**Excerpted records**
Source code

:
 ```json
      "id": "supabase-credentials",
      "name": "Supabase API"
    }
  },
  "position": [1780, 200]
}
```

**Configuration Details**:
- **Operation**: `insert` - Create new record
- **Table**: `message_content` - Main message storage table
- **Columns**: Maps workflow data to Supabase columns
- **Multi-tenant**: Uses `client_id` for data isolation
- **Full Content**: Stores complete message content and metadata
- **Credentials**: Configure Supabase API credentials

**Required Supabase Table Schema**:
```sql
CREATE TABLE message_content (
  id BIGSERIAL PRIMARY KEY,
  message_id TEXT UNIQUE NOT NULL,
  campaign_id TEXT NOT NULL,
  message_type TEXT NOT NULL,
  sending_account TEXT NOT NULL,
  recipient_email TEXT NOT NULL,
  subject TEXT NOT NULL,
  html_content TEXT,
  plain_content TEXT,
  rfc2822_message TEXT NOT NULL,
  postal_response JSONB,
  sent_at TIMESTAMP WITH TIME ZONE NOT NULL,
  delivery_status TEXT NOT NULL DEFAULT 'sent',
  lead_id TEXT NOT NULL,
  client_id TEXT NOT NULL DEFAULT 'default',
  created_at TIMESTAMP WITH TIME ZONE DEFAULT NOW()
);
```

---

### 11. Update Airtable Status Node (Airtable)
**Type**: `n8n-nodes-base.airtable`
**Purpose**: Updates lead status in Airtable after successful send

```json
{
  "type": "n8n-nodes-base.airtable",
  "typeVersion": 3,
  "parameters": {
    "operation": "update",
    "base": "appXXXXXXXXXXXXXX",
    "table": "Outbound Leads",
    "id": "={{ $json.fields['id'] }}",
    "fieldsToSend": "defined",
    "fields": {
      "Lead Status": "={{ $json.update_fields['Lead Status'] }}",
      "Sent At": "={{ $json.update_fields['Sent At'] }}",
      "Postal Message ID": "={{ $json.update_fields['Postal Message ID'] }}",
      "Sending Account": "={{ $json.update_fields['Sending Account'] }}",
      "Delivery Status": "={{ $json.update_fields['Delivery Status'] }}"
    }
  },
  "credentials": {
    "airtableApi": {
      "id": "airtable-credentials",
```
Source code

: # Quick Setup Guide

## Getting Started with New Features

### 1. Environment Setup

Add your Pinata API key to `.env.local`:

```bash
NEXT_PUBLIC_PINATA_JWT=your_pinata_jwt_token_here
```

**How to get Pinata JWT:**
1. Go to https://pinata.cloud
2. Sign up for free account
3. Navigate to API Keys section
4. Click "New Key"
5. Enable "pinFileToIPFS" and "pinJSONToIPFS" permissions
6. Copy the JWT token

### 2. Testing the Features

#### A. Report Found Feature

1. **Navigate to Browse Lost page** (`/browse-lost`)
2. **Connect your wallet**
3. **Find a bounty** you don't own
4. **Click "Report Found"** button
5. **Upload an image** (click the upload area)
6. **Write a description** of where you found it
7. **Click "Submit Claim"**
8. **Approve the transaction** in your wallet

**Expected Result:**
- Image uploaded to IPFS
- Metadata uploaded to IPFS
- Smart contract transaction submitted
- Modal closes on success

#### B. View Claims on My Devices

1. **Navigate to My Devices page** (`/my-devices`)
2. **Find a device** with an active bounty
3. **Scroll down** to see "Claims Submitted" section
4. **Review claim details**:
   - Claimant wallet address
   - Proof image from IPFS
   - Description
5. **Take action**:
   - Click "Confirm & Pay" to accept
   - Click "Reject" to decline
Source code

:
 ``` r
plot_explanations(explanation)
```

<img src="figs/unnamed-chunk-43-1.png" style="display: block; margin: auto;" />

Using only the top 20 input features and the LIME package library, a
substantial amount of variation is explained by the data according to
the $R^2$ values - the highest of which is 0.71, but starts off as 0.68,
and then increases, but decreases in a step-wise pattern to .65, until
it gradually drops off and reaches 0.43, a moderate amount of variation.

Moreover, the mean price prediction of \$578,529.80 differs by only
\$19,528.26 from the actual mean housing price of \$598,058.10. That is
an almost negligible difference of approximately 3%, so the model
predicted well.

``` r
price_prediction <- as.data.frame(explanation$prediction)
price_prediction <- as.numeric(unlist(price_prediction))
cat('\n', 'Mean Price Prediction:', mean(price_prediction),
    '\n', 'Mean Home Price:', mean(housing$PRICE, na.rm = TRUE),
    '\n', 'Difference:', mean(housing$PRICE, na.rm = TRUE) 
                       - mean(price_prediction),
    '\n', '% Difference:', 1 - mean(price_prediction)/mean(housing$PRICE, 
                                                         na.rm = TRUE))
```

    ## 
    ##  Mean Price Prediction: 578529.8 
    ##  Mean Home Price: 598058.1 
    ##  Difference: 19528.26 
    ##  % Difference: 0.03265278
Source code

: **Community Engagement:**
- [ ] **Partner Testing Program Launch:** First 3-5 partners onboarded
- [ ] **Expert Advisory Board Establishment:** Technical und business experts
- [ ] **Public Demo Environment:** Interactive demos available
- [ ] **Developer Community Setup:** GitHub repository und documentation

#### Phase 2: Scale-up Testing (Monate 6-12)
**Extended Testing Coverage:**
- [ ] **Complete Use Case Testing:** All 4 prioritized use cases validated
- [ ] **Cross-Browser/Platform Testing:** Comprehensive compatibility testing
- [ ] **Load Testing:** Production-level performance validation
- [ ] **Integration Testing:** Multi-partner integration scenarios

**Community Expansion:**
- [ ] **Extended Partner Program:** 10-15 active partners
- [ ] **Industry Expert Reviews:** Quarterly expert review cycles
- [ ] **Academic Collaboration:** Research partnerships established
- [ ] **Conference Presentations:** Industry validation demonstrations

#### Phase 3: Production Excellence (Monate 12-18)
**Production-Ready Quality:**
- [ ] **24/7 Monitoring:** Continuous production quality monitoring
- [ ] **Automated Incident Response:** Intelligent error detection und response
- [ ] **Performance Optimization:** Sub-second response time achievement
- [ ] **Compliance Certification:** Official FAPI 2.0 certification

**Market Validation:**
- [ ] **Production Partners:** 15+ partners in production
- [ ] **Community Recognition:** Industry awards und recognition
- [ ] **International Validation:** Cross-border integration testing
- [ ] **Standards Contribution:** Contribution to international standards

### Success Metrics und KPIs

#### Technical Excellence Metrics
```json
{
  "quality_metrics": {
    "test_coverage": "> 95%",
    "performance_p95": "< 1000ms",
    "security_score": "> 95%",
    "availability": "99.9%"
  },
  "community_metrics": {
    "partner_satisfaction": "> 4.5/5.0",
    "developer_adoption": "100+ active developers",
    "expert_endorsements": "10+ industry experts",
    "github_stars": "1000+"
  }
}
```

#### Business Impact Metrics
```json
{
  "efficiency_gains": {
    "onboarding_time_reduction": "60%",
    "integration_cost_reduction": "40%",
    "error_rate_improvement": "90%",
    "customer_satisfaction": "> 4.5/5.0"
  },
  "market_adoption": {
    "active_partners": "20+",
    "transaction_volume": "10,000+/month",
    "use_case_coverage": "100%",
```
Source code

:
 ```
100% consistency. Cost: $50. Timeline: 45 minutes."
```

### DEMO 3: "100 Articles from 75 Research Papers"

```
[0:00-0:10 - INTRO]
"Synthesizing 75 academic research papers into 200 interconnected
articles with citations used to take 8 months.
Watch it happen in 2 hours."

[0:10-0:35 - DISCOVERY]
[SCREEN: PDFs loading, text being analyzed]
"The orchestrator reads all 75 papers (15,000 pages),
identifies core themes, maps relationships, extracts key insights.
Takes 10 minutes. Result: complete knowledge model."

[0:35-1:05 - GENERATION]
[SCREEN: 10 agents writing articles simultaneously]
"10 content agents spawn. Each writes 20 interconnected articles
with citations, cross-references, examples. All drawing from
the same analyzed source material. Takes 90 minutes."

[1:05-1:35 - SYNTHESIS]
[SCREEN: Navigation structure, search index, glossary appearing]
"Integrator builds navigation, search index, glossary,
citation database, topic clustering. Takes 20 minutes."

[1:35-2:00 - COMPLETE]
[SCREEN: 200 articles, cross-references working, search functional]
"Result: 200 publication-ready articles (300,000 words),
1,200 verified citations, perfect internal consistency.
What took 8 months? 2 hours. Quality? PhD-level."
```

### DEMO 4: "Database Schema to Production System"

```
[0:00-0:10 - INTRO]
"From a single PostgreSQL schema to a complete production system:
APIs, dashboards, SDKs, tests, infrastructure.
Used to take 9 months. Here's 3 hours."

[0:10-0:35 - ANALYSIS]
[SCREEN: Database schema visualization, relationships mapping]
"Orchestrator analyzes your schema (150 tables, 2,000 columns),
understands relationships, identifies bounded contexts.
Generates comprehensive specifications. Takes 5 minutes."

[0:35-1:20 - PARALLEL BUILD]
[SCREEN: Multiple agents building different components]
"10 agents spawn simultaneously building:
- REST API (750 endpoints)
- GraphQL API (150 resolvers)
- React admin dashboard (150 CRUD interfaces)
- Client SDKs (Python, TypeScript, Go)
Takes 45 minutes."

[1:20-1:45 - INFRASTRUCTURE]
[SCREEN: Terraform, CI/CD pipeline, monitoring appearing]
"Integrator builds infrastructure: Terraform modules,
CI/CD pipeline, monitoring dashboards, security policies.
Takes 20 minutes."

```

**Exercise**
Exact duplication is required for the lines above, from the line that contains "2. **Find a device** with an active bounty" to the line that contains "Using only the", inclusive; omit all others.

**Worked solution**
2. **Find a device** with an active bounty
3. **Scroll down** to see "Claims Submitted" section
4. **Review claim details**:
   - Claimant wallet address
   - Proof image from IPFS
   - Description
5. **Take action**:
   - Click "Confirm & Pay" to accept
   - Click "Reject" to decline
Source code

:
 ``` r
plot_explanations(explanation)
```

<img src="figs/unnamed-chunk-43-1.png" style="display: block; margin: auto;" />

Using only the top 20 input features and the LIME package library, a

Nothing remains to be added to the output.